Russia Today is Not Where USSR was in 1991 in Three Important Respects, Two Bloggers Say

File Photo of Kremlin Tower, St. Basil's, Red Square at Night

(Paul Goble – Window on Eurasia – Staunton, November 21, 2018)

The Russian commentariat ever more frequently features apocalyptic predictions about the rapidly approaching end of Russia, with some like MGIMO professor Valery Solovey suggesting that the situation in Russia today is very much like that in the Soviet Union in 1990-1991 and that the results will be similar.

But two Moscow bloggers, A.Nalgin and Ivan Lapin argue there are three fundamental differences between 1990-1991 and today as far as Russia is concerned that make such prophecies extremely doubtful if not excluded altogether even if the country is suffering real and serious problems (publizist.ru/blogs/4796/28055/- and a-nalgin.livejournal.com/1607894.html).

“First,” they write, “in present-day Russia there is neither a real opposition, systemic or extra-systemic nor even a bureaucratic fronde.” Thirty years ago, there was “an alternative leader” in the person of Boris Yeltsin who enjoyed enormous support in the population and in the bureaucracy, including that of the CPSU. There is no one equivalent now.

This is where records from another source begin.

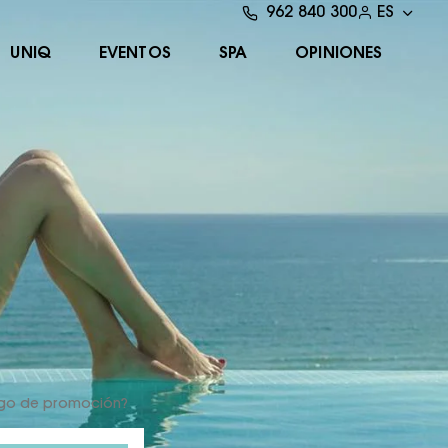
962 840 300
ES
UNIQ
EVENTOS
SPA
OPINIONES
igo de promoción?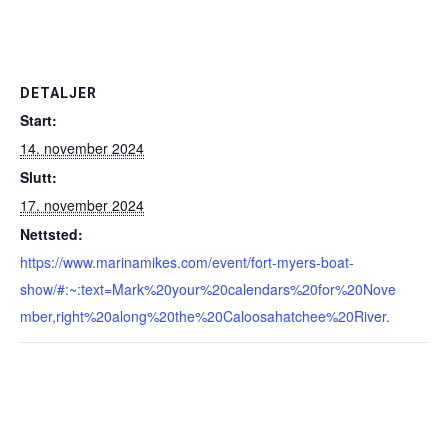
DETALJER
Start:
14. november 2024
Slutt:
17. november 2024
Nettsted:
https://www.marinamikes.com/event/fort-myers-boat-
show/#:~:text=Mark%20your%20calendars%20for%20Nove
mber,right%20along%20the%20Caloosahatchee%20River.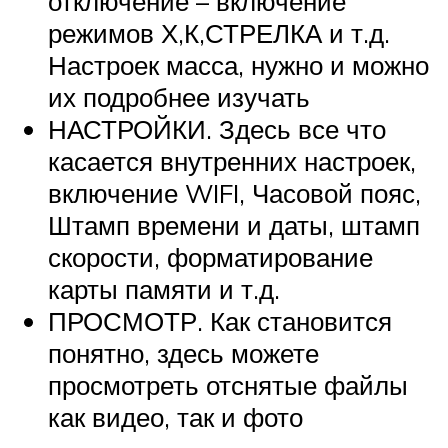
отключение – включение
режимов Х,К,СТРЕЛКА и т.д.
Настроек масса, нужно и можно
их подробнее изучать
НАСТРОЙКИ. Здесь все что
касается внутренних настроек,
включение WIFI, Часовой пояс,
Штамп времени и даты, штамп
скорости, форматирование
карты памяти и т.д.
ПРОСМОТР. Как становится
понятно, здесь можете
просмотреть отснятые файлы
как видео, так и фото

“Second, in the Russian Federation today, regional separatism both at the official and popular level is tightly controlled. The artificially unleased in the media Chechen-Ingush conflict is more like an everyday argument than something which recalls the separation of the Baltic which legally was formed in March 1990.”

Moreover, the two write, “there is nothing similar to the itner-ethnic fire in Karabakh and so on.” What is perhaps most striking is that “the region which was the most separatist in the 1990s – Chechnya – is today Moscow’s best friend.”

And “third, the attitudes of present-day Russians and Soviet citizens then are very strongly distinguished one from the other.” Soviet citizens really had come to conclude that they couldn’t continue to live as they had been, but while “doom and apathy with a touch of anger” dominates Russian feelings now, almost all are afraid of another 1991.

That fear “outweighs everything,” they write, and means that the apocalyptic predictions of some like Solovey should be dismissed at least for now. “The Russian kettle” may continue to “simmer” for some time, but the temperature will have to go up considerably before anyone should be talking about the end of Russia.